26 juillet 2009
Michael, Farrah, attendez-là !
Voilà, c'est fini.
Quatre ans de relations, plus ou moins occasionnelles, parfois tumultueuses, parfois simple et sans soucis.
Une relation qui parfois m'apporta beaucoup de satisfaction, et parfois me fit sortir de mes gonds.
On peut dire que je l'ai aimé oui, mais aussi souvent détesté, haï même, à en hurler de rage.
C'est long quatre ans, mais pourtant c'est si court.
Cette fois c'est bien fini.
Plus jamais je ne ressentirai ses grands coups de percussion.
Décédé.
J'ai presque pleuré, je l'avoue. Ces derniers temps nous étions devenus presque inséparables il faut dire.
Je ne sais pas comment je vais faire.
Je ne sais pas comment je vais surmonter ça.
Ma perceuse est morte.
Comme ça, sans prévenir.
Avec une grosse mèche à béton dans la gueule. La plus grosse du coffret, la douze je crois.
Elle a soudain cédé devant le plafond en briquettes pas vraiment dures. Elle n'a pas pu finir l'ouverture de la bouche d'aération.
Une petite hésitation, un faux contact, et puis plus rien, c'était fini.
Je prendrais soin de ceux qu'elle laisse derrière elle.

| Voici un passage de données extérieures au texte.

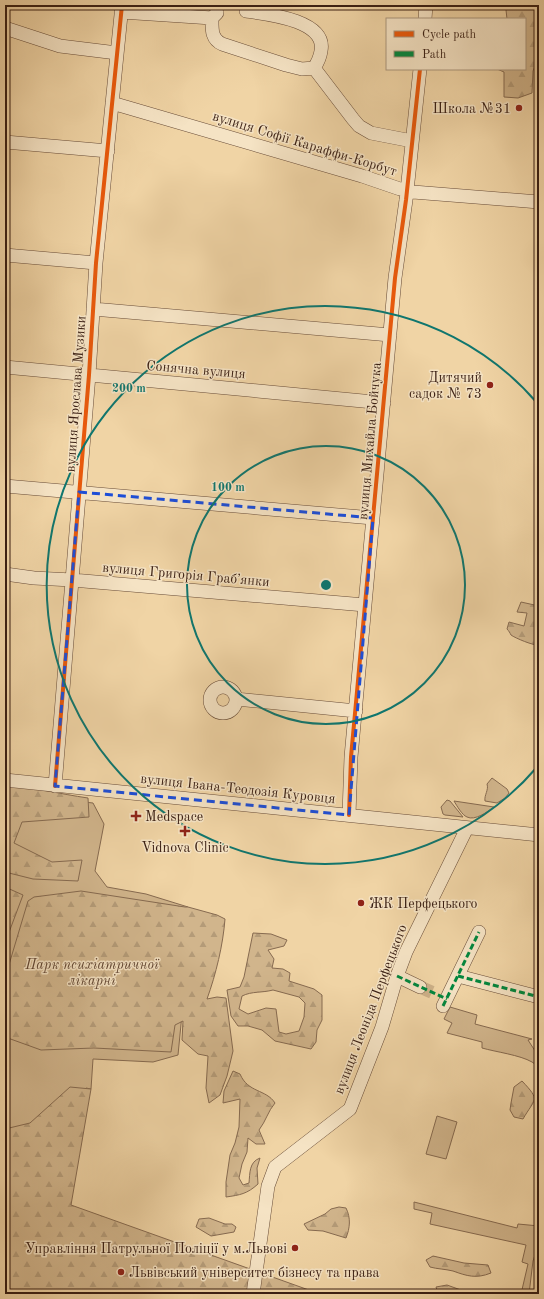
<svg xmlns="http://www.w3.org/2000/svg" width="544" height="1299" font-family="'Old Standard TT',serif">
<defs>
<pattern id="forest-firs" width="22" height="20" patternUnits="userSpaceOnUse"><rect width="22" height="20" fill="#d1b58c"/><path d="M5 1l3.5 6h-7zM16 11l3.5 6h-7z" fill="#b49b78"/></pattern>
</defs>
<rect width="100%" height="100%" fill="#f0d4a5"/>
<filter id="stains"><feTurbulence type="fractalNoise" baseFrequency=".005" numOctaves="4"/><feColorMatrix values="0 0 0 0 .2 0 0 0 0 .09 0 0 0 0 .02 0 0 0 .5 -.17"/></filter>
<radialGradient id="worn" r=".72"><stop offset=".6" stop-color="#630" stop-opacity="0"/><stop offset="1" stop-color="#630" stop-opacity=".3"/></radialGradient>
<path fill="#d1b58c" stroke="#866a50" d="M 492,778 L 507,789 L 509,793 L 505,798 L 497,803 L 485,801 C 484,795 489,790 487,784 Z
M 5,793 L 93,803 L 104,824 L 95,871 L 107,887 L 146,894 L 188,907 L 189,943 L 178,1055 L 153,1062 L 93,1059 L 91,1089 L 86,1088 L 5,1294 Z
M 447,800 L 450,801 L 463,817 L 445,815 L 443,814 L 441,807 Z
M 454,801 L 494,807 C 487,812 475,821 467,817 C 462,815 457,806 454,801 Z
M 450,1007 L 477,1015 L 475,1024 L 532,1039 L 528,1040 L 539,1057 L 539,1072 C 538,1068 536,1064 532,1062 C 520,1055 496,1052 482,1048 L 482,1042 L 447,1033 L 452,1023 L 444,1019 Z
M 437,1116 L 457,1122 L 446,1159 L 426,1154 Z
M 414,1202 L 517,1228 L 518,1224 L 539,1226 L 539,1243 L 533,1261 L 529,1294 L 521,1294 L 528,1264 L 522,1262 L 526,1245 L 430,1224 L 432,1213 L 414,1209 Z"/>
<path fill="url(#forest-firs)" stroke="#866a50" fill-rule="evenodd" d="M 502,5 L 516,5 L 539,11 L 539,62 L 536,63 L 533,71 L 532,93 L 518,98 L 504,97 L 504,72 L 497,69 L 525,69 L 525,19 L 507,19 L 506,10 Z
M 521,602 L 539,606 L 539,645 C 534,646 515,638 511,635 C 510,633 509,631 507,629 L 509,622 L 524,626 L 527,613 L 517,612 Z
M 5,785 C 33,787 60,794 88,798 L 89,817 L 22,822 L 14,843 L 52,862 L 82,860 L 78,881 L 33,879 L 5,872 Z
M 5,887 L 23,895 L 8,935 L 5,954 Z
M 81,891 L 185,907 L 188,907 L 217,915 L 225,919 C 223,945 216,974 207,999 L 217,997 L 226,998 L 233,1051 L 227,1076 L 220,1095 L 209,1103 L 206,1088 L 208,1056 L 198,1054 L 182,1040 L 183,1021 L 175,1025 L 171,1052 L 94,1048 L 41,1050 L 5,1037 L 5,978 L 28,901 L 34,897 Z
M 253,933 L 271,934 L 287,940 L 284,946 L 268,950 L 274,959 L 272,968 L 283,969 L 290,973 L 289,981 L 314,989 L 322,995 L 322,1020 L 317,1030 L 316,1042 L 311,1049 L 275,1041 L 262,1030 L 248,1026 L 238,1026 L 231,1016 L 227,990 L 240,987 L 244,977 ZM 273,990 L 299,997 L 305,1003 L 304,1017 L 299,1031 L 286,1034 L 279,1032 L 276,1009 L 266,1008 L 248,1014 L 239,1009 L 242,996 C 252,991 262,993 273,990 Z
M 233,1071 L 240,1074 C 248,1093 266,1089 275,1103 C 268,1111 266,1121 259,1130 L 265,1144 L 256,1144 L 248,1138 L 247,1152 L 242,1164 L 239,1178 L 243,1185 L 249,1183 C 250,1173 249,1162 260,1158 L 257,1168 L 258,1184 C 247,1194 240,1195 226,1197 L 226,1182 L 230,1155 L 235,1143 L 239,1127 L 240,1099 L 223,1103 L 224,1091 Z
M 522,1081 C 541,1101 535,1098 523,1119 L 514,1117 L 510,1110 L 511,1103 L 514,1087 Z
M 70,1087 L 91,1089 L 71,1205 L 320,1294 L 5,1294 L 5,1129 L 30,1123 Z
M 339,1207 L 346,1208 C 351,1218 350,1228 346,1238 L 323,1231 L 308,1230 L 304,1224 L 325,1214 L 331,1209 Z
M 209,1218 L 225,1224 L 232,1224 L 236,1227 L 234,1232 L 211,1236 L 196,1227 L 199,1219 Z
M 433,1256 L 464,1263 L 488,1265 L 491,1273 C 476,1279 467,1276 453,1271 C 445,1269 437,1269 430,1267 L 426,1260 Z
M 447,1285 L 472,1294 L 452,1294 L 437,1290 L 436,1287 Z"/>
<g fill="none" stroke-linecap="round" stroke-linejoin="round">
<path stroke="#ccb088" stroke-width="13" stroke-dasharray="13 6" stroke-linecap="butt" d="M 420,987 L 436,994"/>
<defs>
<path id="minor" d="M 246,11 C 267,14 327,20 321,51 C 320,58 318,62 314,68 L 353,119 L 359,126 L 371,133 L 412,141
M 121,12 L 212,18
M 217,13 L 212,18 C 212,29 211,39 222,44 L 286,65 L 302,69 L 314,68
M 425,19 L 426,5
M 5,28 L 60,46 L 117,53
M 112,103 L 362,176 L 400,189 L 413,192 L 539,202
M 5,142 L 108,151
M 5,255 L 96,263
M 93,309 L 390,335
M 5,367 L 384,403
M 5,486 L 373,518
M 5,574 L 34,578 L 72,580 L 365,605
M210 700a13 13 0 1 1 26 0a13 13 0 1 1-26 0Z
M 236,699 L 356,711
M 5,780 L 539,835
M 55,786 L 89,375 L 96,263 L 122,5
M 349,815 L 351,757 L 395,278 L 406,200 L 420,69
M 397,976 L 420,987
M 458,976 L 539,997
M 443,1006 L 479,932
M 253,1294 L 268,1186 L 275,1167 L 350,1109 L 382,1027 L 397,976 L 406,952 L 467,828"/>
</defs>
<use href="#minor" stroke="#684c38" stroke-width="14"/>
<use href="#minor" stroke="#f5e3c4" stroke-width="13"/>
<path stroke="#00873e" stroke-width="3" stroke-dasharray="6 3" stroke-linecap="butt" d="M 397,976 L 447,999
M 458,976 L 539,997
M 443,1006 L 479,932"/>
<defs>
<path id="cycleway" d="M 55,786 L 89,375 L 96,263 L 122,5
M 349,815 L 351,757 L 395,278 L 406,200 L 420,69"/>
</defs>
<use href="#cycleway" stroke="#f5e3c4" stroke-width="6"/>
<use href="#cycleway" stroke="#e8590c" stroke-width="4"/>
</g>
<path fill="none" stroke="#1d4ed8" stroke-width="3" stroke-dasharray="8 5" stroke-linejoin="round" d="M 79,492 L 373,518 L 349,815 L 55,786 Z"/>
<g fill="none" stroke="#0f766e" stroke-width="2">
<circle cx="326" cy="585" r="139"/>
<path d="M538 766A279 279 0 1 1 538 404"/>
</g>
<g fill="#8f2418" stroke="#f5e3c4" stroke-width="1.5">
<circle cx="519" cy="108" r="4"/>
<circle cx="490" cy="385" r="4"/>
<path d="M134 810h4v4h4v4h-4v4h-4v-4h-4v-4h4z"/>
<path d="M183 825h4v4h4v4h-4v4h-4v-4h-4v-4h4z"/>
<circle cx="361" cy="903" r="4"/>
<circle cx="295" cy="1248" r="4"/>
<circle cx="121" cy="1272" r="4"/>
</g>
<g text-anchor="middle" stroke-width="3" stroke-linejoin="round" paint-order="stroke">
<g font-size="14" fill="#3a1f13" stroke="#f5e3c4" text-anchor="end">
<text x="511" y="113">Школа №31</text>
<text x="482" y="382">Дитячий<tspan x="482" dy="16">садок № 73</tspan></text>
<text x="145" y="821" text-anchor="start">Medspace</text>
<text x="185" y="852" text-anchor="middle">Vidnova Clinic</text>
<text x="369" y="908" text-anchor="start">ЖК Перфецького</text>
<text x="287" y="1253">Управління Патрульної Поліції у м.Львові</text>
<text x="129" y="1277" text-anchor="start">Львівський університет бізнесу та права</text>
</g>
<g font-size="14" fill="#3a1f13" stroke="#f5e3c4">
<text transform="translate(305 143) rotate(17)" y="5">вулиця Софії Караффи-Корбут</text>
<text transform="translate(196 369) rotate(5)" y="5">Сонячна вулиця</text>
<text transform="translate(75 394) rotate(-86)" y="5">вулиця Ярослава Музики</text>
<text transform="translate(369 441) rotate(-85)" y="5">вулиця Михайла Бойчука</text>
<text transform="translate(186 574) rotate(5)" y="5">вулиця Григорія Грабʼянки</text>
<text transform="translate(238 788) rotate(6)" y="5">вулиця Івана-Теодозія Куровця</text>
<text transform="translate(370 1009) rotate(-69)" y="5">вулиця Леоніда Перфецького</text>
</g>
<g font-size="14" font-style="italic" fill="#604431" stroke="#f5e3c4">
<text x="92" y="969">Парк психіатричної<tspan x="92" dy="16">лікарні</tspan></text>
</g>
</g>
<circle cx="326" cy="585" r="6" fill="#0f766e" stroke="#f5e3c4" stroke-width="2"/>
<g font-size="12" text-anchor="middle" font-weight="bold" fill="#0f766e" stroke="#f5e3c4" stroke-width="3" stroke-linejoin="round" paint-order="stroke">
<text x="129" y="392">200 m</text>
<text x="228" y="491">100 m</text>
</g>
<rect width="544" height="1299" fill="none" stroke="#f0d4a5" stroke-width="20"/>
<rect x="6" y="6" width="532" height="1287" fill="none" stroke="#3a1f13" stroke-width="2"/>
<rect x="10" y="10" width="524" height="1279" fill="none" stroke="#3a1f13"/>
<rect x="386" y="18" width="140" height="52" fill="#f5e3c4" stroke="#aa957d"/>
<rect x="394" y="31" width="20" height="6" fill="#e8590c" stroke="#aa957d"/>
<text x="422" y="38" font-size="12" fill="#3a1f13">Cycle path</text>
<rect x="394" y="51" width="20" height="6" fill="#00873e" stroke="#aa957d"/>
<text x="422" y="58" font-size="12" fill="#3a1f13">Path</text>
<rect width="100%" height="100%" filter="url(#stains)"/>
<rect width="100%" height="100%" fill="url(#worn)"/>
</svg>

Mes pensées accompagnent tous ses orphelins.
Ses dix forets à bois, dont cinq sont pétés.
Ses dix forets à béton, dont seulement cinq sont d'origine.
Ses dix forets à métal totalement merdiques, dont il ne reste pas grand chose.
Ses trente-trois embouts visseurs, qui m'auraient permis d'assembler un meuble en kit livré avec des vis aux normes ouzbèques je pense...
Tous ses petits accessoires pour meuler, poncer le métal, forer le bois, sa poignée amovible, sa petite réglette pour ajuster la profondeur, encore vierge parce que j'ai jamais su m'en servir.

Rest in peace Percy !
Oui je l'appelais Percy (prononcez "Peurssi", j'aime les prénoms américains, c'est la classe).
Non en fait j'invente là, mais ça augmente l'effet dramatique de lui donner un prénom.
Par contre le hérisson de mon jardin s'appelle bien Charles Hernu, lui.